▶ Excerpts from a dataset:
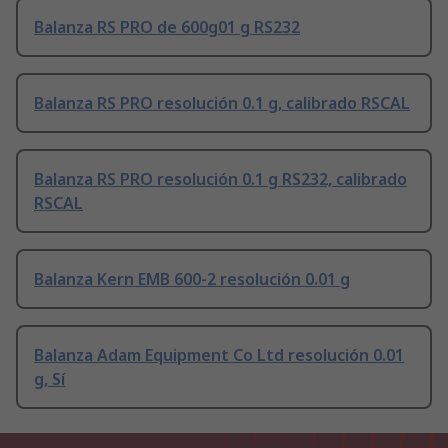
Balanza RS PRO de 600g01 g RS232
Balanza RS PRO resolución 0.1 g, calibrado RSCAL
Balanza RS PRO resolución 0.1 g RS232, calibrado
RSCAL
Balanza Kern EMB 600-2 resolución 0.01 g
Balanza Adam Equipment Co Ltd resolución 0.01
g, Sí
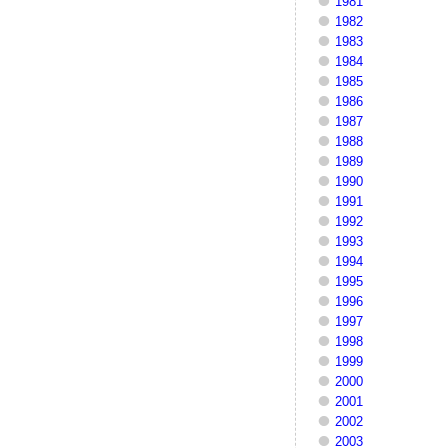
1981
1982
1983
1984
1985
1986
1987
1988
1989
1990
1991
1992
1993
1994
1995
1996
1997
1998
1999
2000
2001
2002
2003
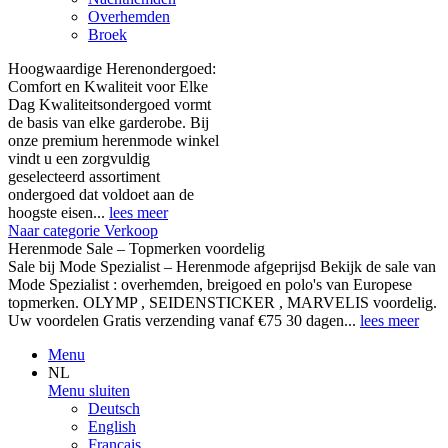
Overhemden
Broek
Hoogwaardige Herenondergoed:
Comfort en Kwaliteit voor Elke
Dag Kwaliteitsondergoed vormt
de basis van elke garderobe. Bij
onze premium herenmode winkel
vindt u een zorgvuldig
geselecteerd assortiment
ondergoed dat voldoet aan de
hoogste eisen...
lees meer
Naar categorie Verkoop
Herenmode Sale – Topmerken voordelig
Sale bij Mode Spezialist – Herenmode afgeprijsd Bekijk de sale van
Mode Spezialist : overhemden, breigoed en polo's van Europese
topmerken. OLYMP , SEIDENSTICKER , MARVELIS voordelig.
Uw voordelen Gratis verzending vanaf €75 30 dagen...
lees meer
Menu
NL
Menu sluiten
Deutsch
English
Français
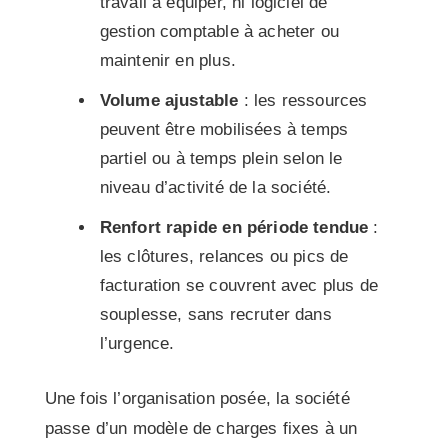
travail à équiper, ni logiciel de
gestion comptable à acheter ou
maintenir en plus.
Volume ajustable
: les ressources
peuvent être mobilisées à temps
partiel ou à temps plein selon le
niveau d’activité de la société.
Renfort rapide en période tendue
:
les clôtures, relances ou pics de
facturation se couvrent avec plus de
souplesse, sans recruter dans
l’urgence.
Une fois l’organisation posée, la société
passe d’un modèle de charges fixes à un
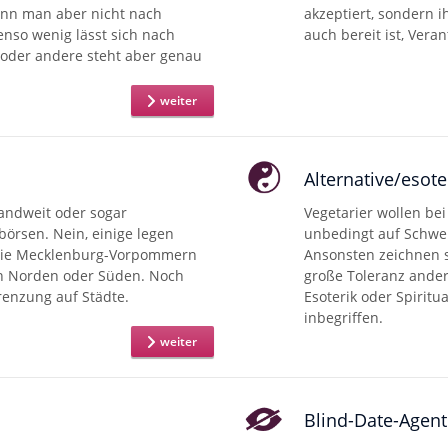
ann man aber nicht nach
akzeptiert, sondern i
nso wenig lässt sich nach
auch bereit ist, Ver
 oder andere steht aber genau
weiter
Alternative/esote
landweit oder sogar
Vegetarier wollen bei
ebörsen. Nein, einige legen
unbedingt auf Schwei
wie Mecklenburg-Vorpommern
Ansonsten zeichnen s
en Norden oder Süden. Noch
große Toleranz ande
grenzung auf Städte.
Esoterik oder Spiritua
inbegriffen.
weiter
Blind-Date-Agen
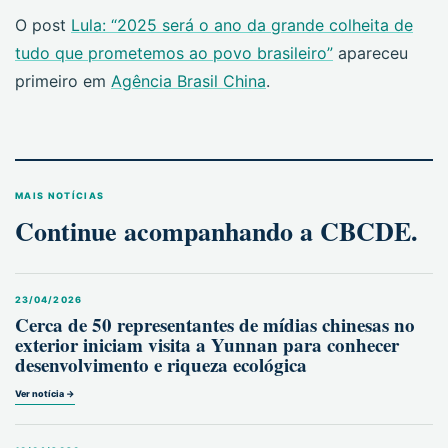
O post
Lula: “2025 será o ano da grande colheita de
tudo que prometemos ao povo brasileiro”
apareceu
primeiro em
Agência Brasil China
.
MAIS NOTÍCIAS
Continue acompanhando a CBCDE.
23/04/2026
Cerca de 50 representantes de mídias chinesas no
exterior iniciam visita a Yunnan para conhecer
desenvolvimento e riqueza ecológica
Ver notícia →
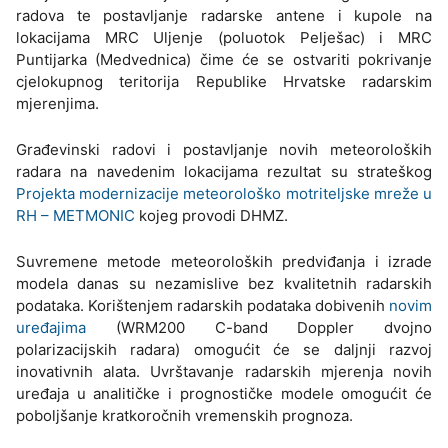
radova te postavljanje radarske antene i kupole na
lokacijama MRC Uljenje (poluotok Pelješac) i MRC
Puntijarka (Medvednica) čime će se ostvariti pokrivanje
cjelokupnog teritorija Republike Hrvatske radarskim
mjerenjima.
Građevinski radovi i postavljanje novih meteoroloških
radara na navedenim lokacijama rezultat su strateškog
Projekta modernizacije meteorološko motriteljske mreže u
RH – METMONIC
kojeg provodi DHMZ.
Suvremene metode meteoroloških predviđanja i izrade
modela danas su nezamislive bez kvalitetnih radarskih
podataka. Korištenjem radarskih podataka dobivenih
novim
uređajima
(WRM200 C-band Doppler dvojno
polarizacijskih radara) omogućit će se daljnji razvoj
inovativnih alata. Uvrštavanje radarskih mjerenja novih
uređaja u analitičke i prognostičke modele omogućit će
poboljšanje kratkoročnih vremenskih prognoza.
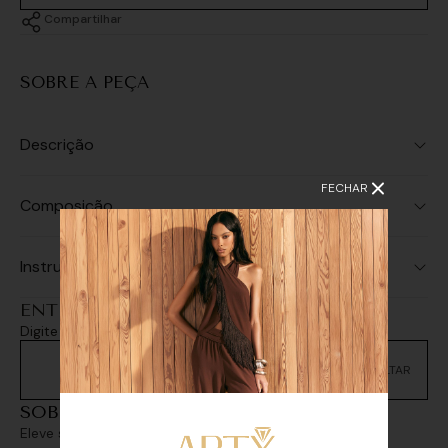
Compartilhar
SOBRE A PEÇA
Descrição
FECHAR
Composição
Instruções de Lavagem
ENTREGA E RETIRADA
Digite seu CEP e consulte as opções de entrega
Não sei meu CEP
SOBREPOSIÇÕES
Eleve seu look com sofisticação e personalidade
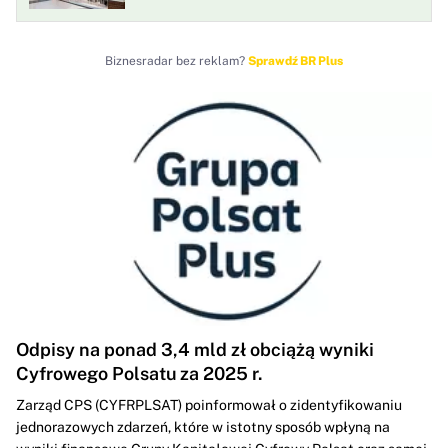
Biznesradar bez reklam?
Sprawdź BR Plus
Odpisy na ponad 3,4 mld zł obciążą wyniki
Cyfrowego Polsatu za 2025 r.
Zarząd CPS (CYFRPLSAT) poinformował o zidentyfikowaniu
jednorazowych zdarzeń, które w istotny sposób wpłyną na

▶ PROBLEM REQUIREMENTS: Render the text lines of all the entries above as a Markdown table with the columns "No." and "Line," numbering each row and skipping blank lines. Leave the pictures out.

▶ RESPONSE FOR THIS EXERCISE:
| No. | Line |
|---|---|
| 1 | Balanza RS PRO de 600g01 g RS232 |
| 2 | Balanza RS PRO resolución 0.1 g, calibrado RSCAL |
| 3 | Balanza RS PRO resolución 0.1 g RS232, calibrado |
| 4 | RSCAL |
| 5 | Balanza Kern EMB 600-2 resolución 0.01 g |
| 6 | Balanza Adam Equipment Co Ltd resolución 0.01 |
| 7 | g, Sí |
| 8 | 1981 |
| 9 | 1982 |
| 10 | 1983 |
| 11 | 1984 |
| 12 | 1985 |
| 13 | 1986 |
| 14 | 1987 |
| 15 | 1988 |
| 16 | 1989 |
| 17 | 1990 |
| 18 | 1991 |
| 19 | 1992 |
| 20 | 1993 |
| 21 | 1994 |
| 22 | 1995 |
| 23 | 1996 |
| 24 | 1997 |
| 25 | 1998 |
| 26 | 1999 |
| 27 | 2000 |
| 28 | 2001 |
| 29 | 2002 |
| 30 | 2003 |
| 31 | Overhemden |
| 32 | Broek |
| 33 | Hoogwaardige Herenondergoed: |
| 34 | Comfort en Kwaliteit voor Elke |
| 35 | Dag Kwaliteitsondergoed vormt |
| 36 | de basis van elke garderobe. Bij |
| 37 | onze premium herenmode winkel |
| 38 | vindt u een zorgvuldig |
| 39 | geselecteerd assortiment |
| 40 | ondergoed dat voldoet aan de |
| 41 | hoogste eisen... |
| 42 | lees meer |
| 43 | Naar categorie Verkoop |
| 44 | Herenmode Sale – Topmerken voordelig |
| 45 | Sale bij Mode Spezialist – Herenmode afgeprijsd Bekijk de sale van |
| 46 | Mode Spezialist : overhemden, breigoed en polo's van Europese |
| 47 | topmerken. OLYMP , SEIDENSTICKER , MARVELIS voordelig. |
| 48 | Uw voordelen Gratis verzending vanaf €75 30 dagen... |
| 49 | lees meer |
| 50 | Menu |
| 51 | NL |
| 52 | Menu sluiten |
| 53 | Deutsch |
| 54 | English |
| 55 | Français |
| 56 | travail à équiper, ni logiciel de |
| 57 | gestion comptable à acheter ou |
| 58 | maintenir en plus. |
| 59 | Volume ajustable |
| 60 | : les ressources |
| 61 | peuvent être mobilisées à temps |
| 62 | partiel ou à temps plein selon le |
| 63 | niveau d’activité de la société. |
| 64 | Renfort rapide en période tendue |
| 65 | : |
| 66 | les clôtures, relances ou pics de |
| 67 | facturation se couvrent avec plus de |
| 68 | souplesse, sans recruter dans |
| 69 | l’urgence. |
| 70 | Une fois l’organisation posée, la société |
| 71 | passe d’un modèle de charges fixes à un |
| 72 | ann man aber nicht nach |
| 73 | akzeptiert, sondern i |
| 74 | nso wenig lässt sich nach |
| 75 | auch bereit ist, Ver |
| 76 |  oder andere steht aber genau |
| 77 | weiter |
| 78 | Alternative/esote |
| 79 | landweit oder sogar |
| 80 | Vegetarier wollen bei |
| 81 | ebörsen. Nein, einige legen |
| 82 | unbedingt auf Schwei |
| 83 | wie Mecklenburg-Vorpommern |
| 84 | Ansonsten zeichnen s |
| 85 | en Norden oder Süden. Noch |
| 86 | große Toleranz ande |
| 87 | grenzung auf Städte. |
| 88 | Esoterik oder Spiritua |
| 89 | inbegriffen. |
| 90 | weiter |
| 91 | Blind-Date-Agen |
| 92 | O post |
| 93 | Lula: “2025 será o ano da grande colheita de |
| 94 | tudo que prometemos ao povo brasileiro” |
| 95 | apareceu |
| 96 | primeiro em |
| 97 | Agência Brasil China |
| 98 | . |
| 99 | MAIS NOTÍCIAS |
| 100 | Continue acompanhando a CBCDE. |
| 101 | 23/04/2026 |
| 102 | Cerca de 50 representantes de mídias chinesas no |
| 103 | exterior iniciam visita a Yunnan para conhecer |
| 104 | desenvolvimento e riqueza ecológica |
| 105 | Ver notícia → |
| 106 | radova te postavljanje radarske antene i kupole na |
| 107 | lokacijama MRC Uljenje (poluotok Pelješac) i MRC |
| 108 | Puntijarka (Medvednica) čime će se ostvariti pokrivanje |
| 109 | cjelokupnog teritorija Republike Hrvatske radarskim |
| 110 | mjerenjima. |
| 111 | Građevinski radovi i postavljanje novih meteoroloških |
| 112 | radara na navedenim lokacijama rezultat su strateškog |
| 113 | Projekta modernizacije meteorološko motriteljske mreže u |
| 114 | RH – METMONIC |
| 115 | kojeg provodi DHMZ. |
| 116 | Suvremene metode meteoroloških predviđanja i izrade |
| 117 | modela danas su nezamislive bez kvalitetnih radarskih |
| 118 | podataka. Korištenjem radarskih podataka dobivenih |
| 119 | novim |
| 120 | uređajima |
| 121 | (WRM200 C-band Doppler dvojno |
| 122 | polarizacijskih radara) omogućit će se daljnji razvoj |
| 123 | inovativnih alata. Uvrštavanje radarskih mjerenja novih |
| 124 | uređaja u analitičke i prognostičke modele omogućit će |
| 125 | poboljšanje kratkoročnih vremenskih prognoza. |
| 126 | Compartilhar |
| 127 | SOBRE A PEÇA |
| 128 | Descrição |
| 129 | FECHAR |
| 130 | Composição |
| 131 | Instruções de Lavagem |
| 132 | ENTREGA E RETIRADA |
| 133 | Digite seu CEP e consulte as opções de entrega |
| 134 | Não sei meu CEP |
| 135 | SOBREPOSIÇÕES |
| 136 | Eleve seu look com sofisticação e personalidade |
| 137 | Biznesradar bez reklam? |
| 138 | Sprawdź BR Plus |
| 139 | Odpisy na ponad 3,4 mld zł obciążą wyniki |
| 140 | Cyfrowego Polsatu za 2025 r. |
| 141 | Zarząd CPS (CYFRPLSAT) poinformował o zidentyfikowaniu |
| 142 | jednorazowych zdarzeń, które w istotny sposób wpłyną na |